1982          《二十五年后》                   Vingt cinq ans plus tard

1983          《花环》                            La couronne de fleurs

              《母亲》                            Mère

              《河那边》                         De ce côté-ci du fleuve

              《鞋匠和他的女儿》             Le cordonnier et sa fille

1984          《花豆》                            Huadou  (scénario publié en 1985)
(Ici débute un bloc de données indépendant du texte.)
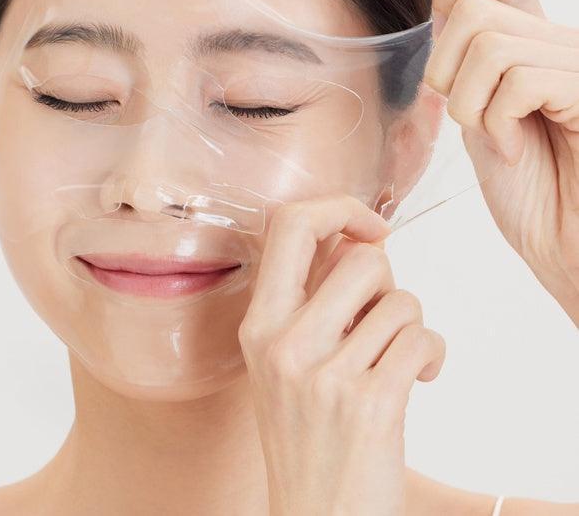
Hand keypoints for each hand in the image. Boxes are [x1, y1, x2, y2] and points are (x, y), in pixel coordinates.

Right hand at [238, 194, 445, 515]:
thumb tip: (356, 242)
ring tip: (397, 354)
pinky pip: (423, 340)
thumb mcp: (283, 359)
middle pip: (362, 258)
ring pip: (402, 300)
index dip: (337, 208)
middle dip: (388, 279)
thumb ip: (308, 298)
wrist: (314, 514)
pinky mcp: (371, 404)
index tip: (368, 228)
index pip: (288, 224)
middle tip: (380, 313)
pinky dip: (434, 355)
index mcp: (258, 323)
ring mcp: (325, 375)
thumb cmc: (305, 433)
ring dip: (412, 324)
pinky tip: (420, 378)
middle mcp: (283, 342)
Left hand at [425, 0, 578, 325]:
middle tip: (466, 117)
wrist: (567, 244)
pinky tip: (513, 151)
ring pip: (488, 44)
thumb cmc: (528, 189)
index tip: (443, 64)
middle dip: (443, 72)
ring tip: (494, 138)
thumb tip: (427, 23)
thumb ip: (462, 70)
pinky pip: (520, 80)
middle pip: (471, 6)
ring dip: (469, 105)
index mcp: (533, 38)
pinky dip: (499, 125)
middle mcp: (561, 39)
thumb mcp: (479, 116)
1985          《侮辱》                            Insultes

              《公园里》                         Dans un parc *

              《车祸》                            L’accident *

              《无题》                            Sans titre

1986          《给我老爷买鱼竿》             Une canne à pêche pour mon grand-père *

1989            recueil de nouvelles publié à Taiwan comprenant les précédentes plus trois inédites :

              《你一定要活着》                Tu veux vivre absolument

              《圆恩寺》                         Le temple *

              《抽筋》                            La crampe *

1991          《瞬间》                            Instantanés *

* Nouvelles publiées dans le recueil paru aux éditions de l’Aube sous le titre « Une canne à pêche pour mon grand-père »

 

Certaines de ces nouvelles furent écrites en vue de la réalisation de films, et adaptées en scénarios, mais les films n’ont ensuite jamais été réalisés. Le premier cas fut celui de « Huadou » (《花豆》), d’abord écrit comme scénario de film, en 1982, puis publié comme nouvelle ensuite en 1984. Il avait dès ce moment-là établi les principes de base des films qu’il voulait faire.

 

Ce fut également le cas de « Une canne à pêche pour mon grand-père » (《给我老爷买鱼竿》) qui fut son second scénario. La nouvelle contient un certain nombre d’éléments sonores (en particulier la retransmission du match de football qui marque le retour progressif à la réalité du personnage principal qui vient de rêver tout éveillé à son grand-père et à des scènes de son enfance), éléments sonores qui devaient faire partie de la bande-son.

 

Le troisième cas est « Instantanés » (《瞬间》), qui est une suite de brefs tableaux apparemment sans liens entre eux ; le texte fut écrit

 

« Une canne à pêche pour mon grand-père »

 (《给我老爷买鱼竿》)

en 1987 à la demande d’un producteur français, mais qui fut très déçu en voyant le « scénario » de Gao Xingjian, car il voulait quelque chose de chinois propre à flatter le goût de l’exotisme du public français ! Le texte fut donc publié sous forme de nouvelle en 1991.

 

Enfin, il écrivit une dernière nouvelle, 《冥城》la ville sombre, qu’il proposa comme base de livret d’opéra à Taipei, mais le caractère míng, évoquant les puissances infernales, fut jugé inapproprié ; plutôt que de changer son titre, Gao Xingjian changea d’idée, et ce fut le début du projet d’opéra « Neige en août ».